Both smallpox and monkeypox viruses are genetically similar. The vaccines and antiviral drugs developed for smallpox are effective against monkeypox. New generation smallpox vaccines have been approved against monkeypox as pre- and post-exposure prophylaxis.22 In January 2022, the European Medicines Agency approved using tecovirimat and brincidofovir (antiviral agents) for treating monkeypox.2,18 However, the availability of tecovirimat is currently limited to a specific country.

Complications of monkeypox

Complications of the disease can include various conditions such as pneumonitis, encephalitis and meningitis.7,16 One of monkeypox’s recognised and common long-term complications is the formation of pitted scar tissue.16 Although the case fatality rate for unvaccinated individuals can range from around 0% – 11%, immunocompromised patients are more prone to experiencing more severe complications.22

Prognosis of monkeypox

The symptoms of the disease are usually mild and self-limiting. However, it can be severe among children, pregnant women and individuals with immune suppression.16 Having a residual immunity from the previous smallpox vaccination significantly reduces the severity and frequency of the clinical signs and symptoms of the disease.22

Conclusion

In conclusion, the monkeypox virus has raised many important questions regarding its potential for rapid spread, especially after recent experiences with the ongoing coronavirus disease 2019 (COVID-19) pandemic. For instance, concerns may arise among lay community members that the monkeypox virus can develop new properties and mutate into a more contagious disease. Although there is currently no evidence that transmission by individuals can sustain zoonotic infections in humans, the continued emergence of these pathogens highlights the interconnectedness of animals and humans.
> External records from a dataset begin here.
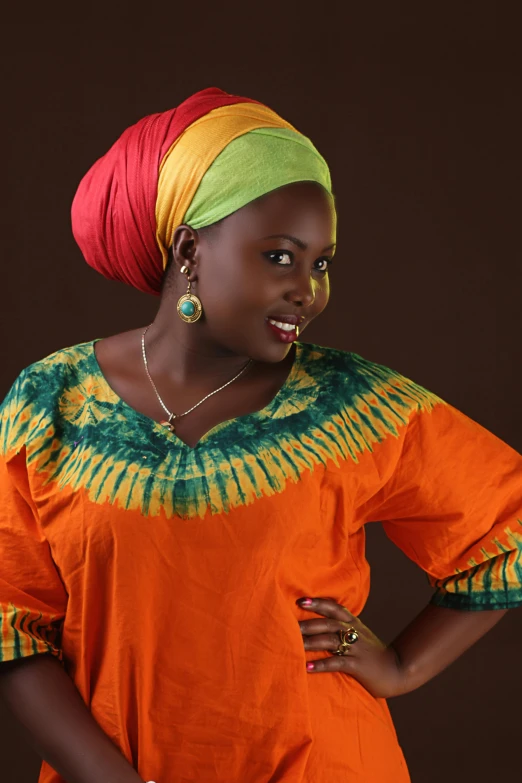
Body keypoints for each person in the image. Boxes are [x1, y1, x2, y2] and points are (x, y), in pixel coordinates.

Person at [0, 87, 521, 783]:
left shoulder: (351, 404)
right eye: (280, 257)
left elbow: (507, 524)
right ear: (189, 249)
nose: (309, 290)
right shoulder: (50, 402)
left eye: (321, 263)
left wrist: (402, 666)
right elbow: (11, 622)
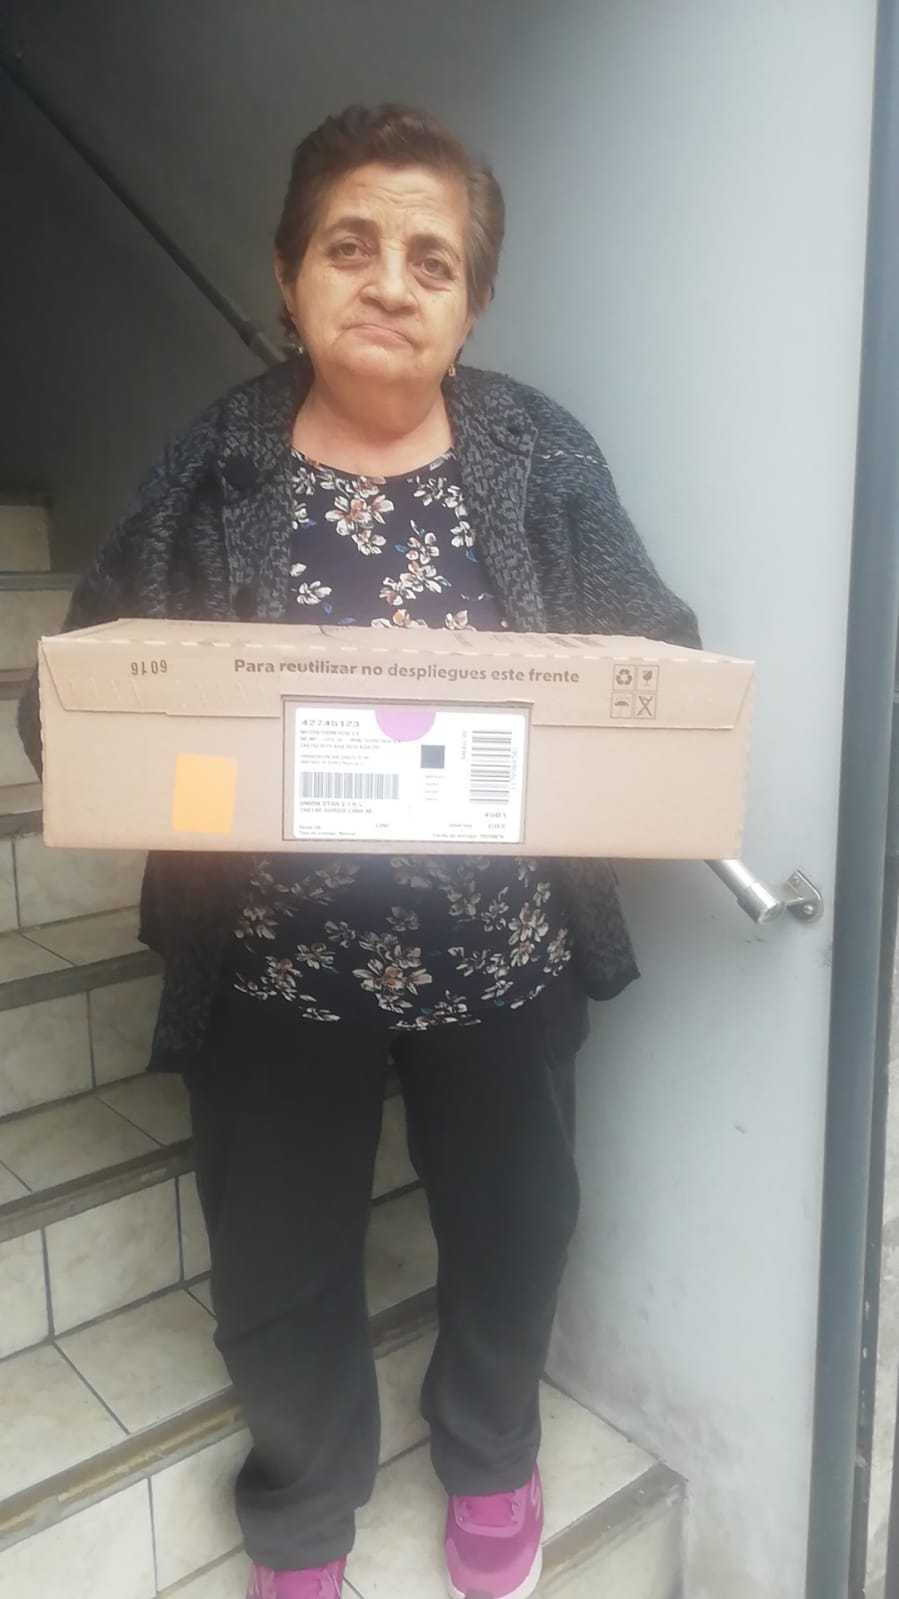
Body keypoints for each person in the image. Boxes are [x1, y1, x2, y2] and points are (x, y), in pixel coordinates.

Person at [19, 104, 699, 1599]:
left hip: (504, 957)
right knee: (276, 1268)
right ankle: (303, 1513)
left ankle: (492, 1455)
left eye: (431, 260)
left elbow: (655, 652)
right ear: (288, 276)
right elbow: (78, 687)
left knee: (516, 1228)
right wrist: (122, 743)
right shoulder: (218, 460)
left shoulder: (538, 455)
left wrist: (623, 736)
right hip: (273, 964)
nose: (391, 283)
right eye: (351, 246)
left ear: (472, 301)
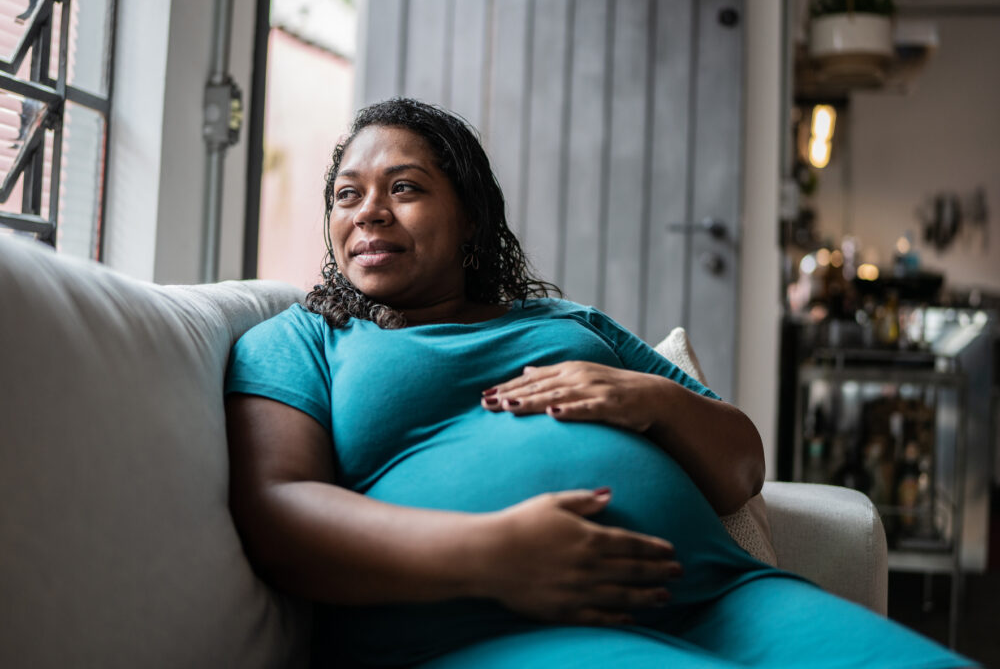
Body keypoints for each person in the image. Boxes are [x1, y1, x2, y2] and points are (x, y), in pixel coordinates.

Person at [225, 98, 973, 668]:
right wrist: (492, 553)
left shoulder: (566, 322)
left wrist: (652, 399)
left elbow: (742, 466)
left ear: (471, 219)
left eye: (405, 188)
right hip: (489, 618)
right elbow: (279, 513)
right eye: (347, 195)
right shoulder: (302, 341)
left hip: (721, 594)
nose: (369, 213)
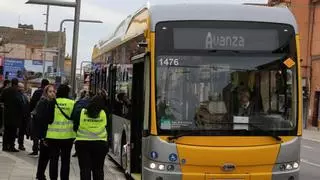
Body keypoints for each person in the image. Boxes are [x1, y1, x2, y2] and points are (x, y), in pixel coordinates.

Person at [74, 95, 108, 180]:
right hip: (100, 144)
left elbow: (75, 125)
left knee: (85, 169)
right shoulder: (104, 112)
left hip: (82, 143)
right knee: (98, 169)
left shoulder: (82, 112)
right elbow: (108, 127)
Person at [47, 84, 75, 180]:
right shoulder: (72, 103)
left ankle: (53, 178)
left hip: (52, 136)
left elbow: (47, 119)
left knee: (53, 159)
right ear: (68, 92)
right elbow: (75, 118)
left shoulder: (52, 102)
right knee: (65, 160)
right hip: (68, 136)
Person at [34, 85, 56, 180]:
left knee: (45, 156)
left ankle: (40, 174)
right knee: (44, 156)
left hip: (48, 133)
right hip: (44, 134)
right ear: (46, 93)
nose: (52, 93)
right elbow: (41, 119)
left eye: (53, 91)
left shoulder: (50, 102)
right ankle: (40, 175)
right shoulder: (44, 102)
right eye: (50, 91)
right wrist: (43, 136)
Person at [1, 78, 23, 152]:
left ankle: (4, 146)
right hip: (15, 115)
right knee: (13, 132)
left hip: (7, 114)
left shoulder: (5, 90)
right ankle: (11, 146)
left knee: (6, 131)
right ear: (16, 84)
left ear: (11, 83)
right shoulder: (17, 92)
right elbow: (20, 104)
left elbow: (1, 100)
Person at [29, 79, 50, 156]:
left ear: (41, 84)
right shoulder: (49, 94)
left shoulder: (37, 92)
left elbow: (32, 103)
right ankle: (43, 149)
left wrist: (31, 112)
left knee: (35, 133)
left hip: (36, 116)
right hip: (45, 117)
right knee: (44, 133)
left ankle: (35, 150)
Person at [70, 89, 91, 157]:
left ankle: (78, 152)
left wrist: (75, 126)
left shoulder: (78, 102)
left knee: (78, 138)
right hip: (88, 125)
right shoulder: (91, 103)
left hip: (79, 125)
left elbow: (74, 115)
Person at [17, 82, 30, 151]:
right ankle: (12, 143)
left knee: (22, 131)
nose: (22, 89)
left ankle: (21, 144)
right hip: (18, 115)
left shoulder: (24, 96)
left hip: (24, 116)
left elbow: (27, 104)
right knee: (16, 131)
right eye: (20, 87)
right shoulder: (16, 95)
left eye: (22, 87)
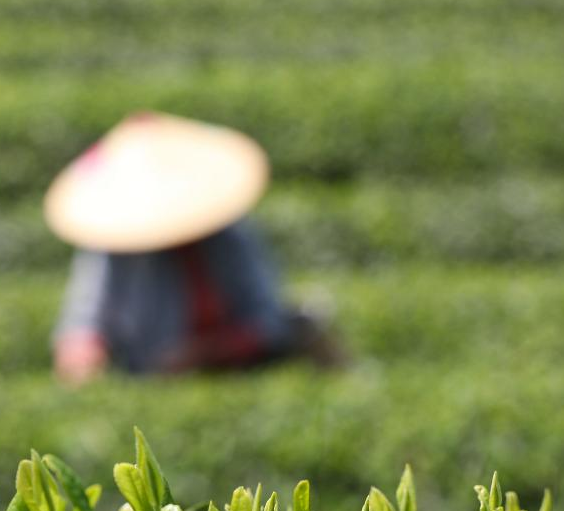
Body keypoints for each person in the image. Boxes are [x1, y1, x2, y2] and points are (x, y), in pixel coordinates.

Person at [44, 112, 343, 385]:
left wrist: (205, 352)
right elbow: (84, 319)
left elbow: (267, 320)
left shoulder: (230, 234)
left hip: (239, 366)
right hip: (151, 372)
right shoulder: (116, 240)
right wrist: (82, 354)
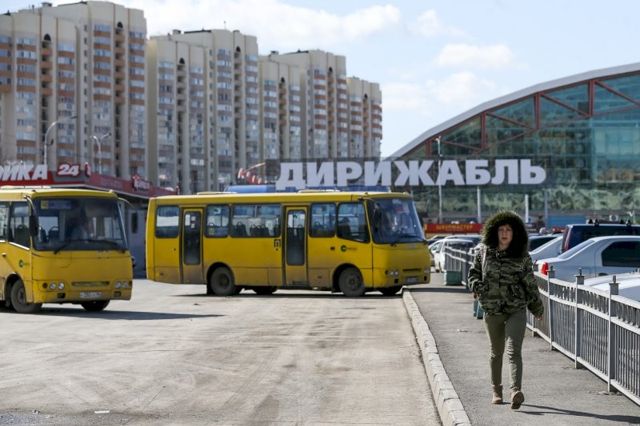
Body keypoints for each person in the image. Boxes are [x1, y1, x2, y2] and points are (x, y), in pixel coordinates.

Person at [468, 210, 544, 409]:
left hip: (515, 309)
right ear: (494, 231)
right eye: (501, 229)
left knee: (514, 351)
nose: (504, 233)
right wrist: (476, 286)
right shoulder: (484, 252)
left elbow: (530, 283)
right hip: (492, 309)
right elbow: (473, 273)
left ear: (514, 233)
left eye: (508, 230)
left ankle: (515, 391)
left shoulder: (522, 256)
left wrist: (537, 308)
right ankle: (496, 391)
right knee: (496, 352)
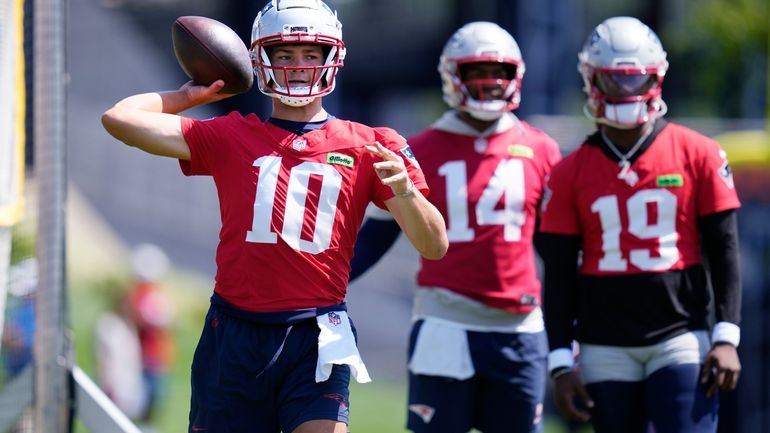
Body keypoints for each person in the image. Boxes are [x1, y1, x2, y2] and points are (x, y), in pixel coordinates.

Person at [100, 0, 449, 432]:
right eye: (284, 54)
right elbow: (119, 119)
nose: (298, 66)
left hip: (317, 333)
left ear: (331, 58)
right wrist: (186, 96)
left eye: (309, 54)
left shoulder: (373, 145)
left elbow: (434, 245)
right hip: (234, 333)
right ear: (261, 61)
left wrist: (405, 191)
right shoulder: (230, 134)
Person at [349, 22, 561, 433]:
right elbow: (374, 238)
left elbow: (557, 248)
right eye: (475, 71)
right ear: (452, 76)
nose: (488, 82)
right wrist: (317, 288)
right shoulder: (418, 149)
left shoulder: (542, 148)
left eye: (498, 72)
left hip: (519, 326)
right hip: (444, 323)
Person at [538, 16, 742, 433]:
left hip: (680, 335)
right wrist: (560, 362)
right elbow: (559, 273)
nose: (625, 92)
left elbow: (724, 250)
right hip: (604, 344)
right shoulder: (568, 172)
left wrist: (726, 336)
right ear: (592, 81)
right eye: (613, 80)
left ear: (656, 78)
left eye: (635, 80)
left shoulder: (698, 153)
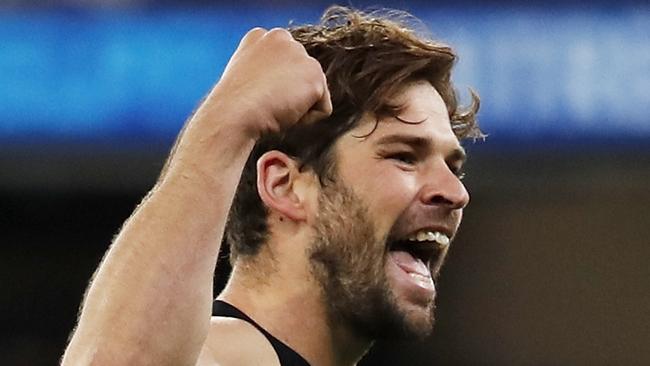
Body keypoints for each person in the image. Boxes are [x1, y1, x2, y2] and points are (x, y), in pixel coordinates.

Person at [62, 5, 481, 366]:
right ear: (284, 186)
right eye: (404, 157)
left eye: (453, 167)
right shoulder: (230, 353)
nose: (455, 192)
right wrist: (226, 122)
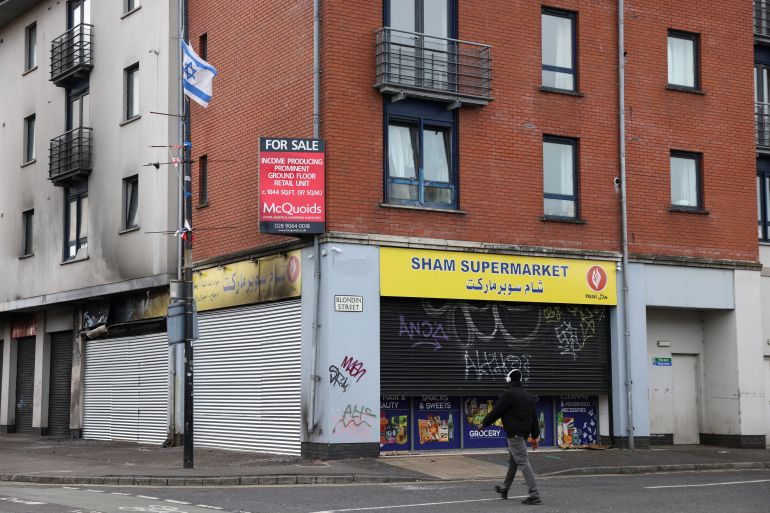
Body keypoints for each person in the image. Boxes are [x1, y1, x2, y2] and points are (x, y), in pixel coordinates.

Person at [480, 368, 542, 505]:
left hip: (514, 435)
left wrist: (484, 424)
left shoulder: (507, 395)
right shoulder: (527, 395)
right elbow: (534, 417)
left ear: (509, 380)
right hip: (523, 434)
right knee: (513, 462)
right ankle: (505, 489)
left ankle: (534, 494)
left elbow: (496, 411)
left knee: (523, 462)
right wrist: (535, 436)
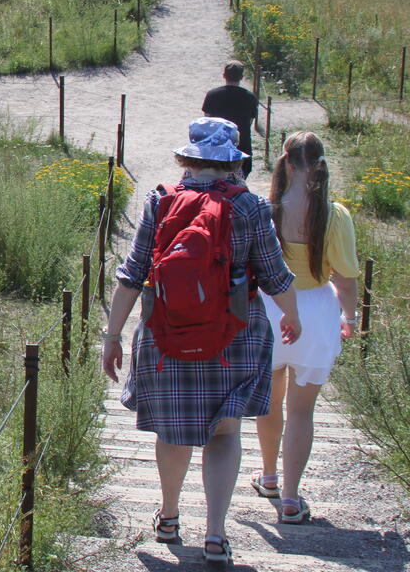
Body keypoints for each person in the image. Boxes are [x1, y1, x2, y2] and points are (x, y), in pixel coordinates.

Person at [102, 117, 299, 566]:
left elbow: (132, 274)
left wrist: (113, 336)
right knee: (225, 431)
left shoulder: (161, 200)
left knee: (173, 430)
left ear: (187, 157)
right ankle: (215, 535)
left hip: (167, 333)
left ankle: (169, 517)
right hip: (236, 335)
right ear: (231, 161)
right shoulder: (249, 206)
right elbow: (273, 276)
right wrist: (294, 316)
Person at [252, 132, 359, 523]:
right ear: (318, 164)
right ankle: (293, 498)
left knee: (269, 398)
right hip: (315, 310)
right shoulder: (333, 214)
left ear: (285, 162)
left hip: (269, 307)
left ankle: (268, 477)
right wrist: (350, 317)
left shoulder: (266, 209)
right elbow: (345, 279)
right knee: (302, 412)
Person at [202, 62, 258, 177]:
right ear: (242, 77)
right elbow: (250, 122)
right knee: (239, 180)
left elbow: (207, 120)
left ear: (224, 75)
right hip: (242, 146)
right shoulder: (250, 97)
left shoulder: (212, 95)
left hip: (216, 146)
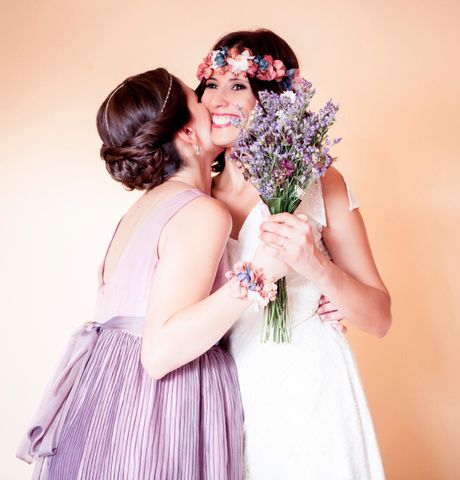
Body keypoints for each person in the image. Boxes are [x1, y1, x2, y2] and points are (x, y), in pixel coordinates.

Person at [17, 67, 285, 479]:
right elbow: (160, 354)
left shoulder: (143, 208)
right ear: (188, 134)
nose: (214, 105)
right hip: (161, 406)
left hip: (105, 396)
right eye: (200, 102)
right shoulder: (201, 212)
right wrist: (261, 271)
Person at [196, 29, 392, 479]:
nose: (219, 99)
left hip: (310, 392)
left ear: (272, 98)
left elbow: (379, 318)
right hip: (221, 398)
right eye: (212, 84)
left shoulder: (322, 183)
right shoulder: (192, 195)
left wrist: (318, 268)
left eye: (239, 85)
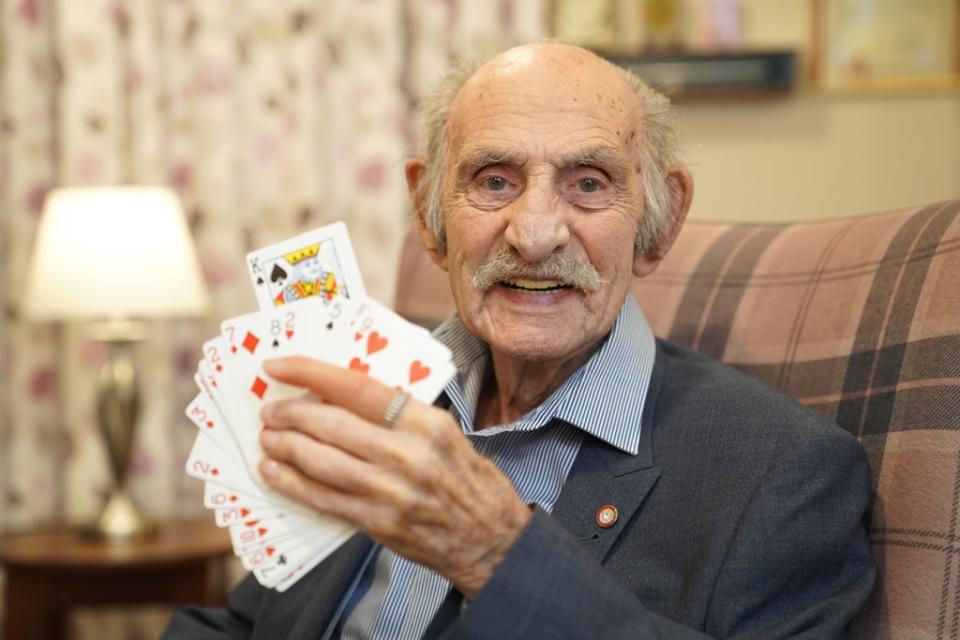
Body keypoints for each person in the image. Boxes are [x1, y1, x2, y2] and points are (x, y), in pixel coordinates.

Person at [164, 42, 875, 639]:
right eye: (495, 180)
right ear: (428, 212)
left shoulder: (787, 474)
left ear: (658, 225)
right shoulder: (367, 388)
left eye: (589, 184)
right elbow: (247, 624)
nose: (535, 235)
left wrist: (496, 553)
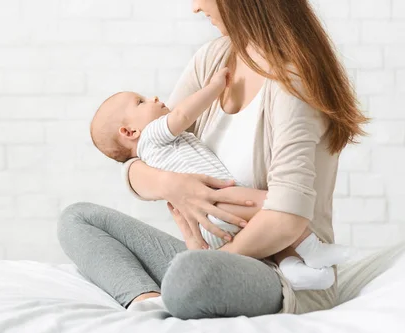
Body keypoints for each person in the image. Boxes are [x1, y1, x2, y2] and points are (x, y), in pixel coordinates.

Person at [58, 0, 368, 319]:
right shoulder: (214, 59)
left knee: (190, 276)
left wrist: (214, 259)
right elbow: (142, 154)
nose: (194, 7)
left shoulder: (293, 80)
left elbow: (287, 219)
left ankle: (184, 284)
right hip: (207, 254)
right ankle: (145, 301)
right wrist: (174, 185)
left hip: (283, 275)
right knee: (77, 218)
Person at [89, 66, 353, 291]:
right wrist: (214, 88)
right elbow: (182, 115)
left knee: (266, 219)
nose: (153, 98)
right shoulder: (153, 134)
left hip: (208, 231)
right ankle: (311, 249)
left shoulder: (149, 155)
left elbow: (135, 167)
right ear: (129, 131)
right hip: (218, 202)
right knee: (272, 204)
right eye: (141, 102)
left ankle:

The importance of implementing a ‘One Human–Environmental–Animal Health’ approach to controlling zoonotic infections must be acknowledged by policymakers.

As monkeypox is a contagious disease, frontline primary healthcare workers should be on the lookout for additional symptoms and signs suggestive of the monkeypox case definition when dealing with patients presenting with an unexplained acute skin rash. Currently, there is no definitive treatment, but new-generation smallpox vaccines have been demonstrated to be very effective against monkeypox disease. As a part of the management strategy, primary care and public health professionals are expected to increase their efforts to be vigilant and contain any potential outbreaks.

Acknowledgements

Competing interests

The authors declare that they have no financial or personal relationships that may have inappropriately influenced them in writing this article.

Authors’ contributions

R.K. contributed content to the initial draft, which was reviewed by A.N. and K.B.v.P.; K.B.v.P. combined the initial contributions and provided overall coordination.

Ethical considerations

This article followed all ethical standards for research without direct contact with human or animal subjects.

Funding information

This research received no specific grant from any funding agency in the public, commercial or not-for-profit sectors.

Data availability

Data sharing does not apply to this article as no new data were created or analysed in this study.

Disclaimer

The views and opinions expressed in this article are those of the authors and do not necessarily reflect the official policy or position of any affiliated agency of the authors.